Source: ebbandflowphotography via flickr.
In 2010, Mayor Michael Bloomberg and his administration raised the fees for residents looking to use City-run recreational facilities, including ball fields and tennis courts, looking for a bump in revenue. According to an exhaustive report by the Independent Budget Office (IBO), the increased fees not only failed to increase revenue but drove down membership across the city.
The numbers laid out by the IBO starkly portray the failure of Bloomberg’s bet that increased membership fees would increase revenues. The City was projecting that increasing fees would lead to $6.3 million in extra revenue but in the end, they only ended up with $1.1 million in extra revenue and decreased athletic facility activity across the city. The IBO laid out the specifics:
• With considerably higher fees at the start of the 2011 tennis season, the number of adult seasonal tennis permits sold by the city fell from 12,774 in 2010 to 7,265 in 2012, a decline of 43 percent. Single-play permits fell 46 percent, from 23,512 to 12,755 over the same period.

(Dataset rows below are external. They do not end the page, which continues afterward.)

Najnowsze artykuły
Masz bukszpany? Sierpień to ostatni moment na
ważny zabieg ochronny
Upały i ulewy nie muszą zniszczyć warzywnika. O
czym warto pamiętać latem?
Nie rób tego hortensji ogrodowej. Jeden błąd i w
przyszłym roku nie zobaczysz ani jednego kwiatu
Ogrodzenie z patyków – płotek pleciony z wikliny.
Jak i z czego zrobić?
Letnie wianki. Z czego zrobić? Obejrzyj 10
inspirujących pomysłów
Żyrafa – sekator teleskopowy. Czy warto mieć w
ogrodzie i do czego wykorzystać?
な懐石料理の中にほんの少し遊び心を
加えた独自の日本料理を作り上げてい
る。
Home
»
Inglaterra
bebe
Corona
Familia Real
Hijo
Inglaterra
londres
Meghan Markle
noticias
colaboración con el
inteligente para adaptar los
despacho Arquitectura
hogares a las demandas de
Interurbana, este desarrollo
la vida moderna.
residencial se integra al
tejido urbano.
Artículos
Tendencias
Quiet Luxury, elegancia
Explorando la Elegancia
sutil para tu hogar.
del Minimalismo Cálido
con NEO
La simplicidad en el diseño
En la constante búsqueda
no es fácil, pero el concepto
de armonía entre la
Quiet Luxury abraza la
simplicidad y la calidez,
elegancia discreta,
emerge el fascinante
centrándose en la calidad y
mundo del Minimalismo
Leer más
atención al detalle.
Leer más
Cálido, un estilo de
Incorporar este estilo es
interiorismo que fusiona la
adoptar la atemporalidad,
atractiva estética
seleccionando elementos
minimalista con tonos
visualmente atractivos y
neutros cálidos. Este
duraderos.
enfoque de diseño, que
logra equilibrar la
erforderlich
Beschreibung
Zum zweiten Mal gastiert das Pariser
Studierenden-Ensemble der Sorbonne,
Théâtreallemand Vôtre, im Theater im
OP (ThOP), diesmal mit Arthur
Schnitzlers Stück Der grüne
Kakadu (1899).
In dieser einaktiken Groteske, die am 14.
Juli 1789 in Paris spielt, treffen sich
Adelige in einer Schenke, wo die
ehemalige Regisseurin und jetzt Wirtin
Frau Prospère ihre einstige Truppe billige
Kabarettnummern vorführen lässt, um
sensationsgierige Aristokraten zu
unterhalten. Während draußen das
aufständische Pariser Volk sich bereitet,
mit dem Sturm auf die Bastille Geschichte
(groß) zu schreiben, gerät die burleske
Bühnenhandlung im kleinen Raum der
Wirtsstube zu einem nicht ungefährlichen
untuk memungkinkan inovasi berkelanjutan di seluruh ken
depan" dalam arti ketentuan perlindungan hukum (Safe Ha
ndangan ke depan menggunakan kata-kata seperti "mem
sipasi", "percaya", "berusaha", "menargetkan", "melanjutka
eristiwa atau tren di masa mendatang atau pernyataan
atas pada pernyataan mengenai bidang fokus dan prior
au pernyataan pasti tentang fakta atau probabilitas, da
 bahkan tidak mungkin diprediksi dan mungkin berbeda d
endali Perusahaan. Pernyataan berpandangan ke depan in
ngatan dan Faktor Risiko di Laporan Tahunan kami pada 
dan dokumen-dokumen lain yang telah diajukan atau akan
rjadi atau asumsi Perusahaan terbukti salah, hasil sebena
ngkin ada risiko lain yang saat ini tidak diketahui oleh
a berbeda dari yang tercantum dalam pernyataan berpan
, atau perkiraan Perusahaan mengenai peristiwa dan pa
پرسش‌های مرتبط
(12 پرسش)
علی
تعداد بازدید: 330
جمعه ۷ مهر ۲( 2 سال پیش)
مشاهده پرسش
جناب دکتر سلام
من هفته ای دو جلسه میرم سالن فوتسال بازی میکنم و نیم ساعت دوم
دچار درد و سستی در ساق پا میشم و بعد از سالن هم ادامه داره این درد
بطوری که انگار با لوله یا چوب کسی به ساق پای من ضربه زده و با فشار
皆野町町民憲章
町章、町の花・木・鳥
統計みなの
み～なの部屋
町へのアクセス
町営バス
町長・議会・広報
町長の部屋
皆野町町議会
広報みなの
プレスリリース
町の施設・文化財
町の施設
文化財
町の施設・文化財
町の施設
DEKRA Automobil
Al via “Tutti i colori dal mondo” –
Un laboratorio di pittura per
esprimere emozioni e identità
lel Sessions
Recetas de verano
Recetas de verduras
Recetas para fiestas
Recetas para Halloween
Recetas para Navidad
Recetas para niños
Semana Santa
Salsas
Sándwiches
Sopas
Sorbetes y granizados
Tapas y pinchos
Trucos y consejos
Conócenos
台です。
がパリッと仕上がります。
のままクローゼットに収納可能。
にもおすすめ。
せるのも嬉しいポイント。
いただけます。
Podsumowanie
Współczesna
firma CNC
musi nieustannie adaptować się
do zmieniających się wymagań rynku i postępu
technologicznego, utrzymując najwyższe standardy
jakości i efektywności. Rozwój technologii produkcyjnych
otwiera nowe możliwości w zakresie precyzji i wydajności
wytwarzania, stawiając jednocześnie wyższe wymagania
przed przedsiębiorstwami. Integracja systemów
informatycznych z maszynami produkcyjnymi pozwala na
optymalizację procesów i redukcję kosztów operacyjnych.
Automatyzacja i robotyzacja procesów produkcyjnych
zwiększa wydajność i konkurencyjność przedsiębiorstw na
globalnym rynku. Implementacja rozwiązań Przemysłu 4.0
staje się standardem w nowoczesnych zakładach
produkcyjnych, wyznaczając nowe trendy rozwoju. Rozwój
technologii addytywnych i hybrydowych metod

• Despite the decline in the number of adult permits sold, there was an increase in revenue because fees doubled for these permits. The city collected a total of $2.1 million from the sale of adult, junior, and senior tennis permits in 2012, but the revenue fell $1.3 million short of the projected increase.
• The number of recreation center memberships sold in 2012 declined by 52 percent to 46,047 with the doubling of membership fees for adults and seniors at the start of the fiscal year.
• With the decline in memberships, recreation center revenue remained flat in 2012 at $4.8 million, about $4.0 million below the Bloomberg Administration’s expectations.
• Although the number of permits sold for ballfields also fell in 2012 in response to the rise in fees, the resulting increase in revenue exceeded expectations by nearly 5 percent.
The full IBO report, which you can read in detail by clicking here, presents the fascinating insight into how the fee increase, in their opinion, ultimately ran counter to Bloomberg’s much publicized health initiatives:
The parks department raised its fees for tennis permits, recreation center memberships, and the use of ballfields as part of a citywide effort to close projected budget shortfalls. While anticipating some fall-off in usage, the city still projected that the new fee schedules would raise $6.3 million in additional revenue in 2012. The decline in sales of tennis permits and recreation center memberships was far steeper than expected, however, and the gain in revenue totaled roughly $1.1 million—a fraction of what had been expected.
Perhaps equally troubling, the sharp drop-off in parks usage runs counter to the Bloomberg Administration’s anti-obesity and other health policy initiatives.